PROBLEMS TO SOLVE:
- A) In the Sunday Rundown post below, on which program did Senator Marco Rubio appear?
- B) In the Sunday Rundown post below, list every measure Rubio names right after the words "And that means".

━━ READING PASSAGE ━━

Hello Wonks and welcome to another edition of the Sunday Rundown! Time to look at the stupid, asinine or plain just lies spewed forth on the political Sunday shows. So let's jump right in.

Appearing on CNN's State of the Union with Jake Tapper, Senator Marco Rubio of Florida was asked about climate change and its effect on intensifying storms like Hurricane Michael or rising sea levels in Florida. Rubio began by admitting climate change was real:

TAPPER: A new report from the UN outlined a dire global forecast within the next 20 years. The Union of Concerned Scientists said Florida could lose more than one million homes by the end of the century due to rising sea levels because of climate change, which they say is manmade. What do you say to constituents who say, well, who ask, why are you not one of the leaders in Congress on this issue?

RUBIO: Well, I would say that that's not true. We are. We -- for example, we have funded this study in Congress that I have pushed for to better understand exactly what you have just said, primarily on the Atlantic side. Sea level rise and changes in the climate, those are measurable. So I don't think there's a debate about whether that is happening, because you can measure that.

Now Rubio's newfound admission that climate change is real was surprising -- or not, since he still insists that he's not sure humans affect it.

TAPPER: Do you believe it's at least in part manmade?

RUBIO: Yes, look, scientists are saying that humanity and its behavior is contributing towards that. I can't tell you what percentage of that is due to human activity. And I think many scientists would debate the percentage of what is attributable to man vs. normal fluctuations.

Just like he's been saying for years:


Even less surprising when you remember how he was part of the 2013 "Gang of 8" senators that were supposed to solve immigration reform. The same "Gang of 8" whose work he then threw away in 2016 to try to get elected. So if you had hope that Rubio might finally do something that requires action, you haven't paid attention to Marco Rubio.

Tapper then asked Rubio to think what legacy he would leave behind. Rubio was typical Rubio:

TAPPER: Yes. And, in 20 years, are you going to be able to say to your children and my children, these are the three or four things that I pushed for in Congress to help mitigate this factor?

RUBIO: Sure. Well, certainly, mitigating sea level rise, because no matter what we do -- no matter what we do with laws -- if, tomorrow, we stopped all carbon -- let's say we went to all solar panels and did all that stuff, which is not realistic, there still would be -- this still -- this trend would still continue. And so we're going to have to do something about the impact that it's having on low-level coastal areas. And that means mitigation, hardening, lifting -- how we manage water. We're all over that. We have been working on that very hard and continue to, strategies to mitigate against those factors that are going to be in place no matter what happens with our energy policy. But I'm also not going to destroy our economy. There's a reality here and there's a balance on that end of it that we need to be focused on.

━━━
━━ MATERIAL SUPPLIED ━━

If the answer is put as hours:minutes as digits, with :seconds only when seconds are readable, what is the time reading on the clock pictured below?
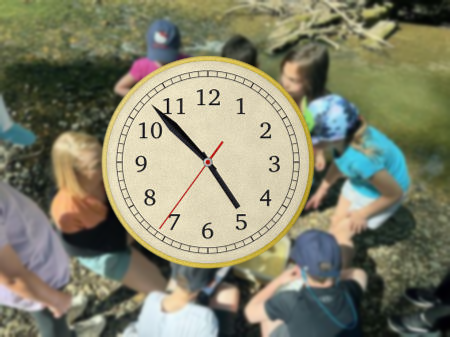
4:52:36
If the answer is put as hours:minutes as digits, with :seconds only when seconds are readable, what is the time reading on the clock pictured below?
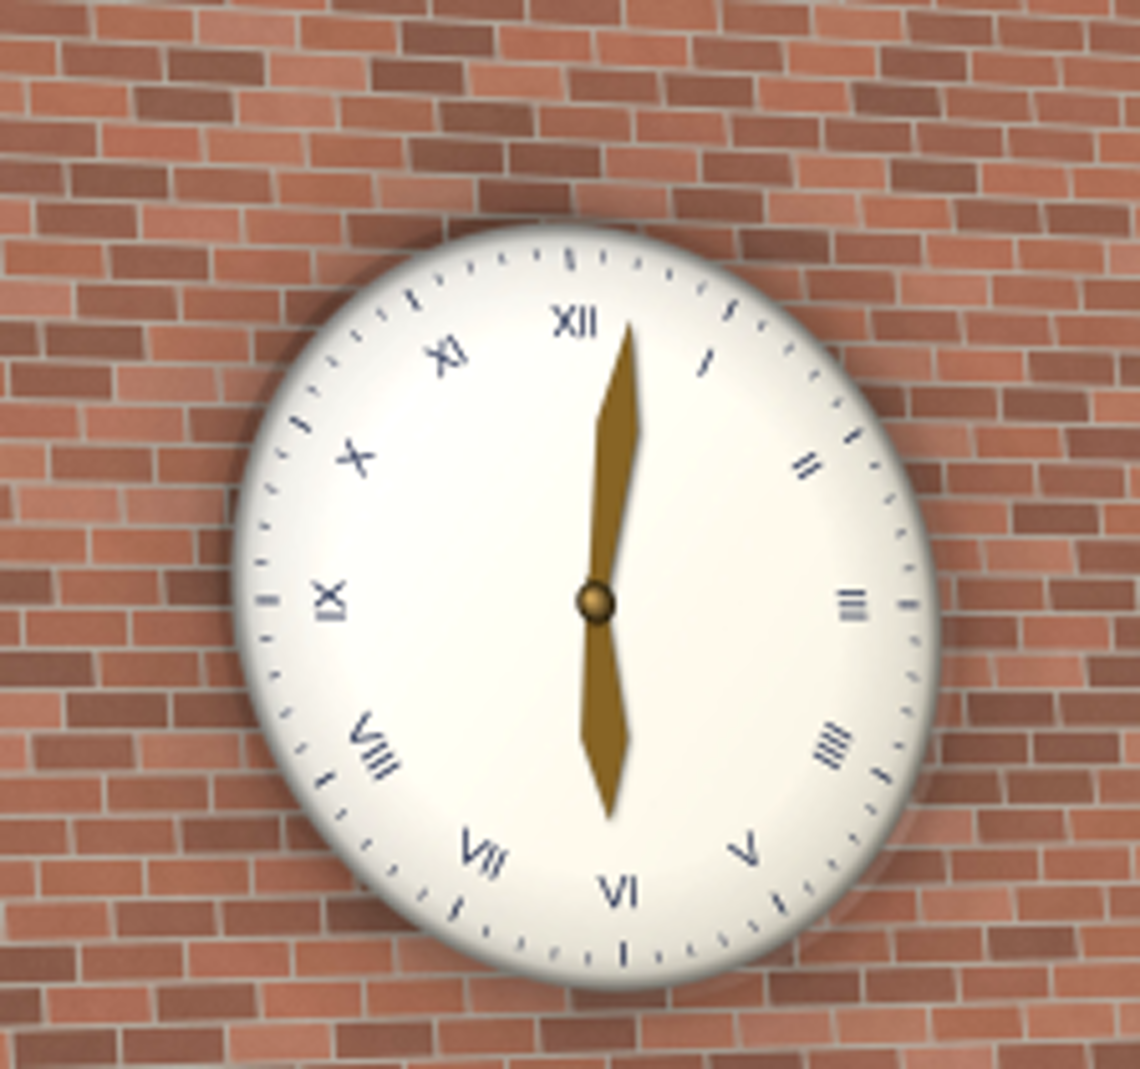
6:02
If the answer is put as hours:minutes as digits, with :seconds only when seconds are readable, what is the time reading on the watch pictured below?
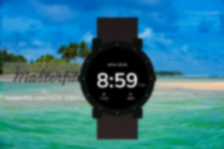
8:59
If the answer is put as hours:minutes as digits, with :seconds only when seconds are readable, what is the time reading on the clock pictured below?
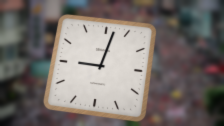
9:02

━━━
━━ MATERIAL SUPPLIED ━━

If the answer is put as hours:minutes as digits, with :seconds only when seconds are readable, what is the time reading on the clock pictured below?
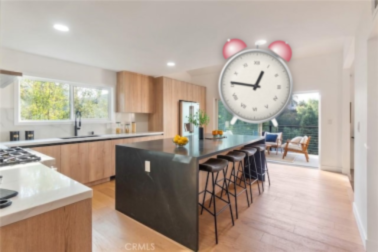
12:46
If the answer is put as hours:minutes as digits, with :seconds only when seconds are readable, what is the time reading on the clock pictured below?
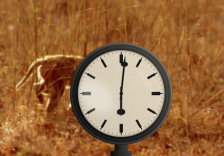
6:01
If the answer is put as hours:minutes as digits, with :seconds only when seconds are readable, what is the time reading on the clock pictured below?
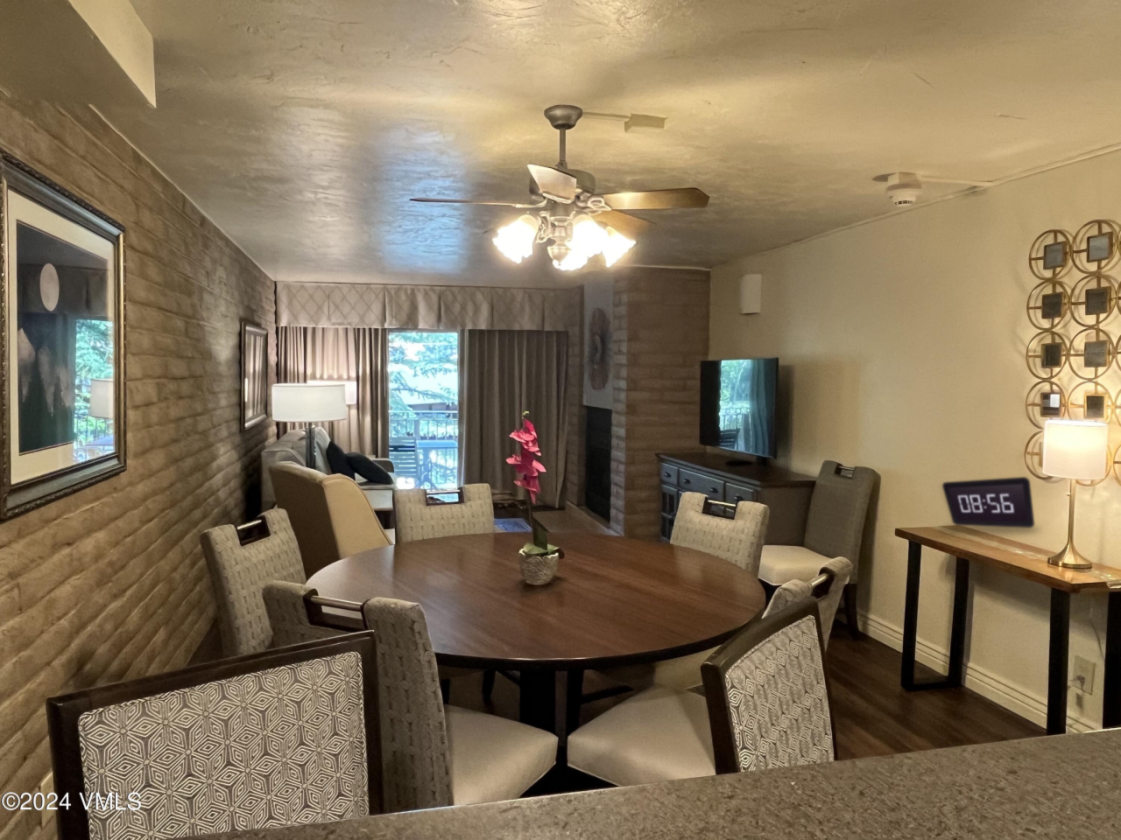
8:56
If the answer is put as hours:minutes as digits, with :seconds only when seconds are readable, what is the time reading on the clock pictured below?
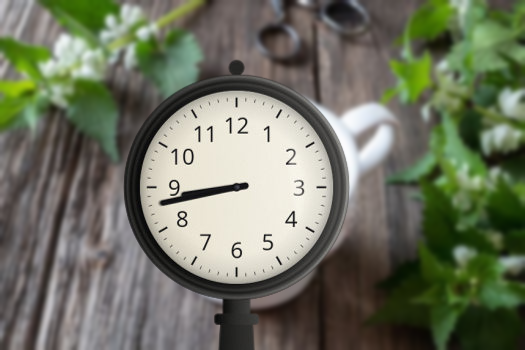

━━━
━━ MATERIAL SUPPLIED ━━

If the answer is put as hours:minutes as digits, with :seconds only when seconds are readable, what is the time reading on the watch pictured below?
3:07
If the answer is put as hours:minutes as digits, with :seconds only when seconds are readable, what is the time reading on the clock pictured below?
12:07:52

━━━

ANSWERS FOR THE EXERCISE:
- A) CNN's State of the Union with Jake Tapper

- B)
- mitigation
- hardening
- lifting
- how we manage water